Most of the Sikh militant women whom Wazir interviewed, took up arms after they had lost close family in the pogrom or to state brutality.

Most of the Sikh militant women whom Wazir interviewed, took up arms after they had lost close family in the pogrom or to state brutality. These daughters and wives of militant men, mostly followers of Bhindranwale, were unyielding and staunch in their beliefs. From Nirpreet Kaur to Jasmeet Kaur, the women militants of 1984 have fought for a cause they believed in and to avenge their loved ones who had been murdered at the hands of the state. They have gone through unspeakable violence at the hands of the police, but they remained firm in their resolve not to give away their comrades:

‘…she was called to sit on a chair which had some wires spiraling around it. It was an instrument of torture, used to give electric shocks to prisoners…

As a consequence of her defiance, she was forced to sit on the notorious chair commonly used for torture in Punjab back in those days…

The first few shocks were painless, so numb was Jasmeet. “I kept praying and asking for strength in order to keep my mouth shut.” A live wire was placed on her hands. She still refused to speak. Finally, they gave her an electric shock in the neck. “That almost killed me, it was so painful,” recalled Jasmeet. But even then I kept my mouth shut. Finally, the officers told me, “O shedanee (crazy woman), make some noise, otherwise the SP himself will come and torture you.” Jasmeet still resisted and, this time, the live wires were placed right on her face. “That was it It. It felt like they’d taken the skin off my face. I screamed and screamed. After that, I went numb.

Source: Kaur Life

However, despite facing such atrocities, none of the militants in their accounts regretted taking up this path.

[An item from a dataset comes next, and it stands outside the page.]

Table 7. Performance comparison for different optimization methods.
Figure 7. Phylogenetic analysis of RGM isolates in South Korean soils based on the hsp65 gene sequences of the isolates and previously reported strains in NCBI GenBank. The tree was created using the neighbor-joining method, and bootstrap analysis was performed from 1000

I don’t regret my actions. The government was responsible for alienating young people. We did what was required,‘ said Jasmeet Kaur.

Documentation as reparation for violence 

The recounting of oral history is crucial as it begins possibly the first attempt towards reparation for this violence, in a sensitive manner. The Kaurs of 1984 is historical in a time like ours where, in India, and around the world, genocide are being brushed of as “wars” and violence is being trivialised and neglected.

Wazir, in the text, confesses of his hesitancy to take up the project of documenting the genocide through a gendered lens as he feels, as a man he might not do justice to the stories. However, he has done a splendid job of letting the women’s narratives speak for themselves. The narrative is free of an ethnographer’s omnipresence, and Wazir’s writing never takes away from the women’s stories. He is sufficiently detached from the stories, yet is involved in the book just enough. Wazir is passing on the microphone to the Sikh women in the narrative and never does he speak over them.

The text is triggering. In fact, it will shock readers through the traumatic accounts of violence. However, we see, around us, in Palestine, Sudan and India, violence is becoming commonplace. Every day, we wake up to news of hospitals being bombed in Gaza or an innocent Muslim being lynched to death. As we, as a generation living through genocides, continually become more and more desensitised to cruelty, texts like The Kaurs of 1984 jolt us into reality and tell us how devastatingly violent, violence can be, anywhere in the world, at any time in our history.